Copy all lines below that use the word "grey".

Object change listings
==*==
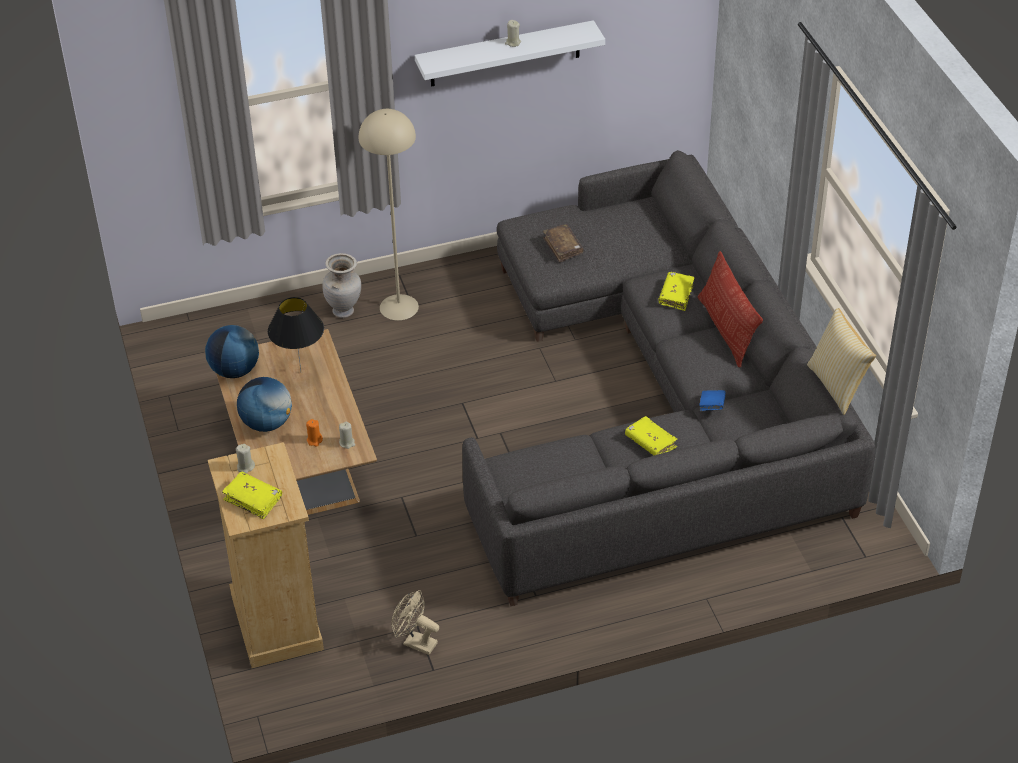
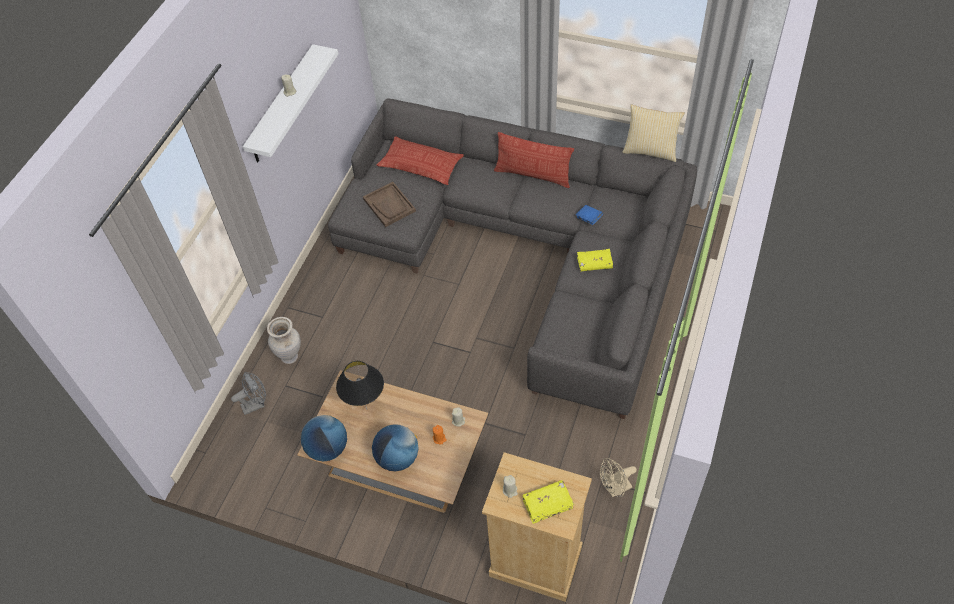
camera: 50 degrees left, 10 degrees up
(270, 322) = (256, 404): none -> grey fan
(398, 307) = (316, 325): beige floor lamp -> none
(563, 247) = (389, 205): brown book -> brown tray
(644, 239) = (421, 165): none -> pillow
(676, 295) = (483, 179): yellow book -> none

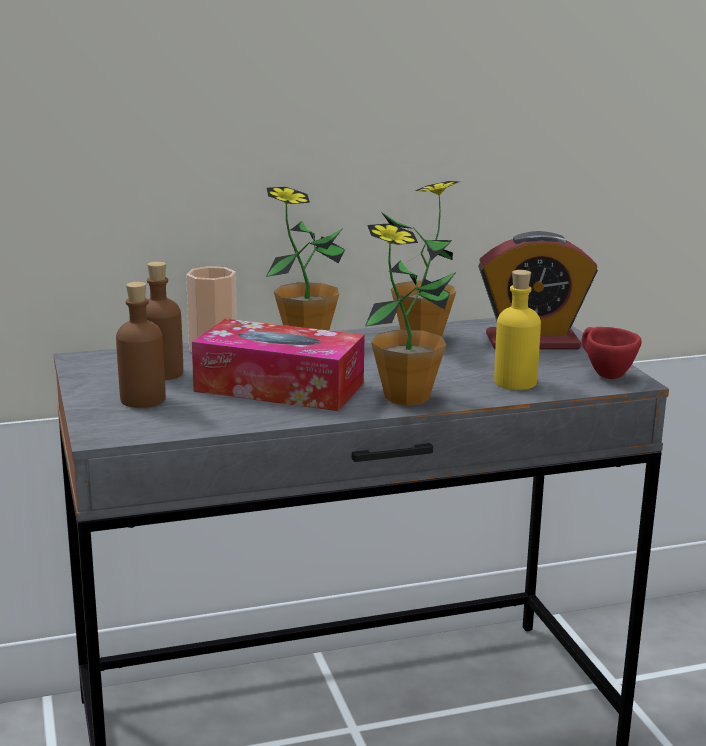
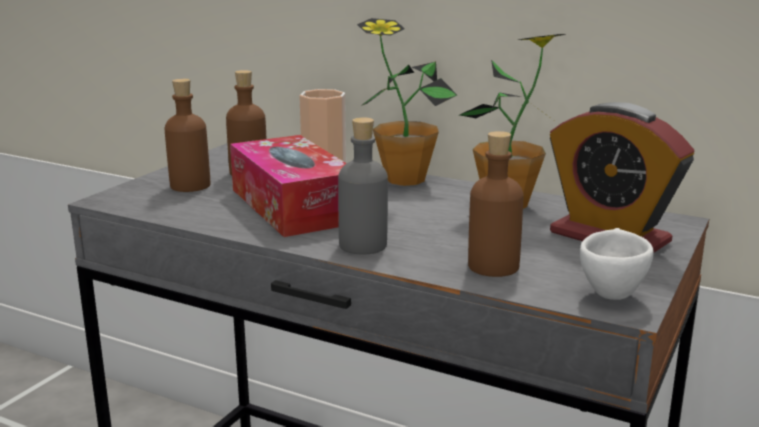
camera: 45 degrees right, 0 degrees up
(406, 397) = (363, 245): potted plant -> grey bottle
(515, 382) = (493, 266): yellow bottle -> brown bottle
(603, 374) = (610, 290): red cup -> white cup

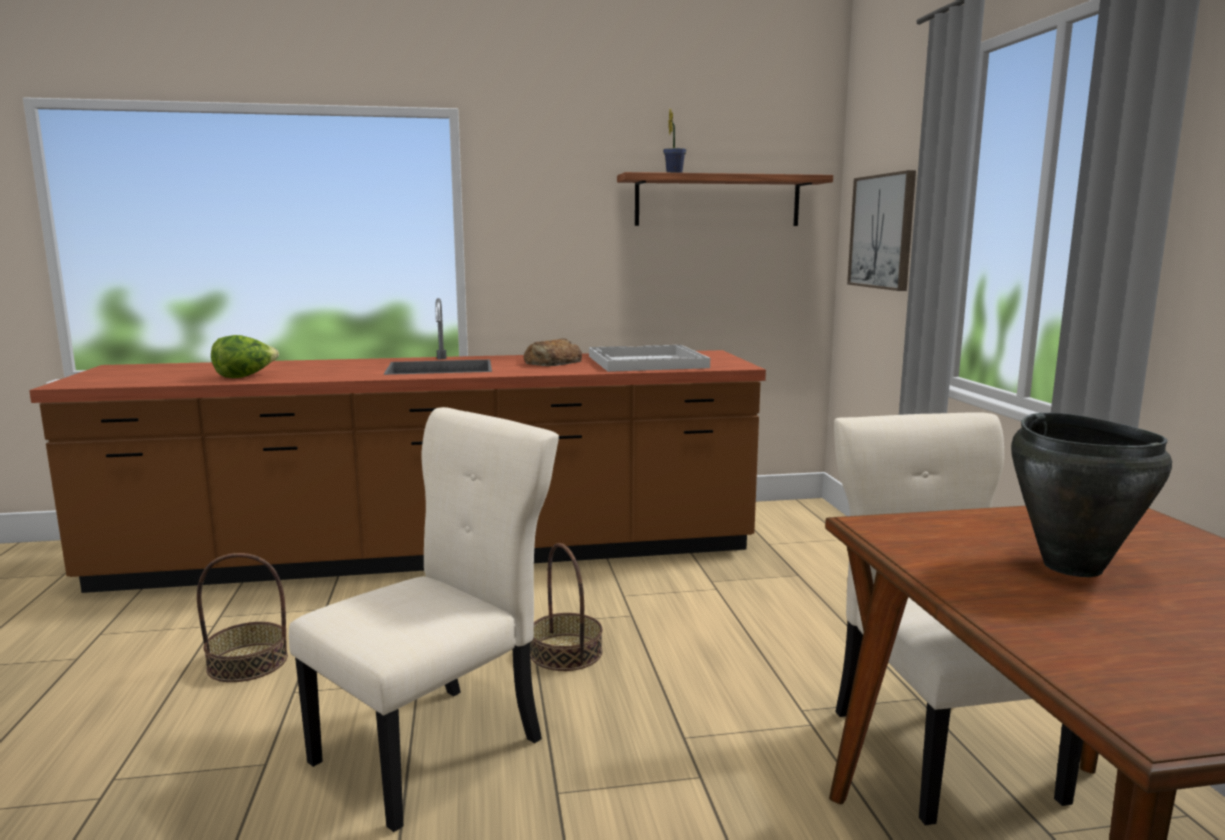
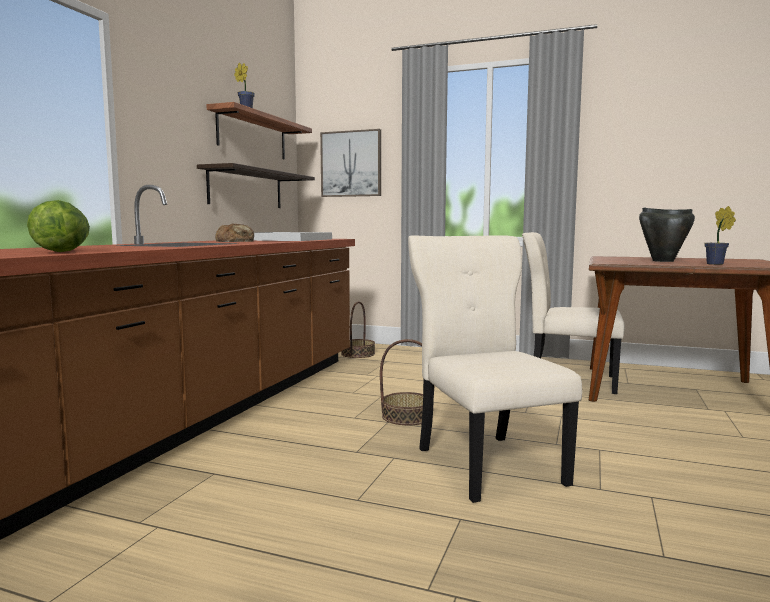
camera: 60 degrees left, 5 degrees down
(247, 663) = (274, 514): basket -> basket (358, 354)
(696, 278) = (246, 189): none -> shelf
(1072, 626) = (716, 264): none -> potted plant

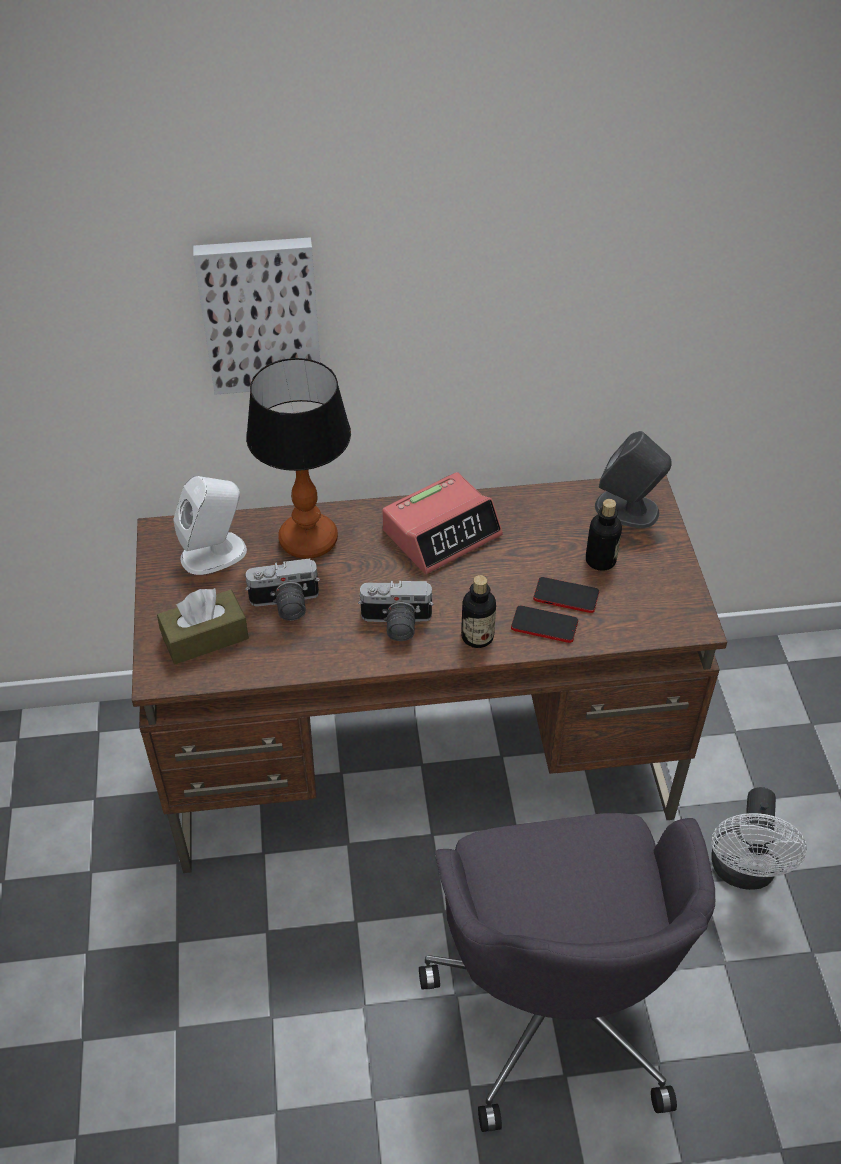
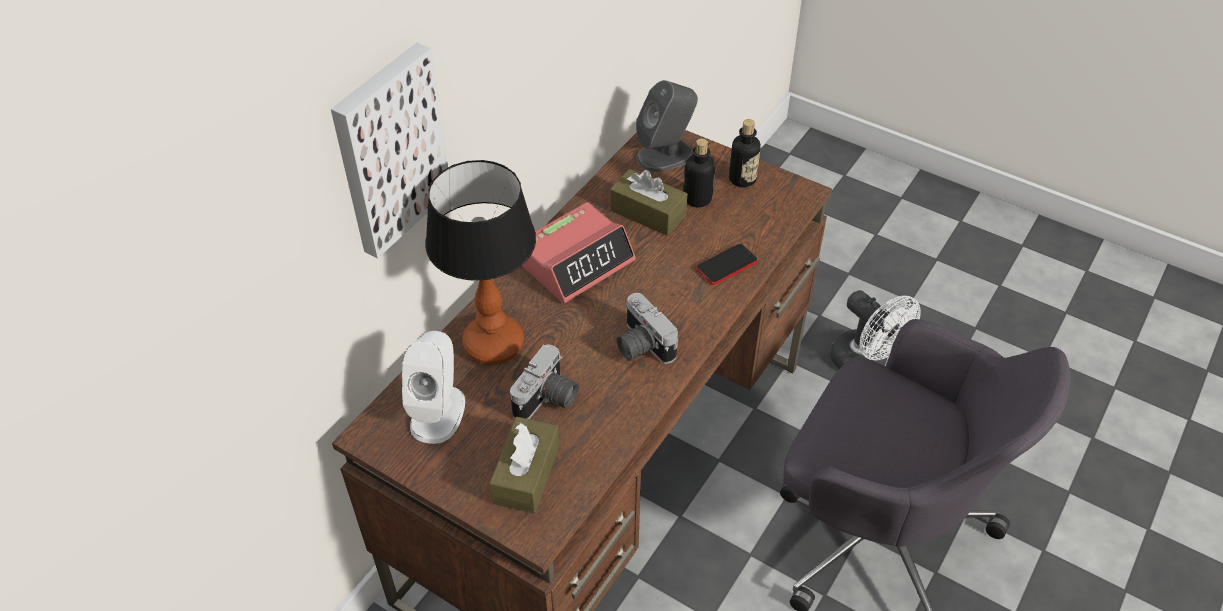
camera: 50 degrees left, 0 degrees up
(395, 624) = (640, 345): camera -> camera turned 105 degrees clockwise
(442, 532) = (576, 262): alarm clock -> alarm clock turned 45 degrees clockwise
(477, 636) = (700, 307): bottle -> bottle (742, 179)
(546, 540) = (648, 213): none -> brown tissue box
(566, 596) = (711, 237): phone -> none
==*==
Exercise output:
(270, 322) = (256, 404): none -> grey fan
(406, 397) = (363, 245): potted plant -> grey bottle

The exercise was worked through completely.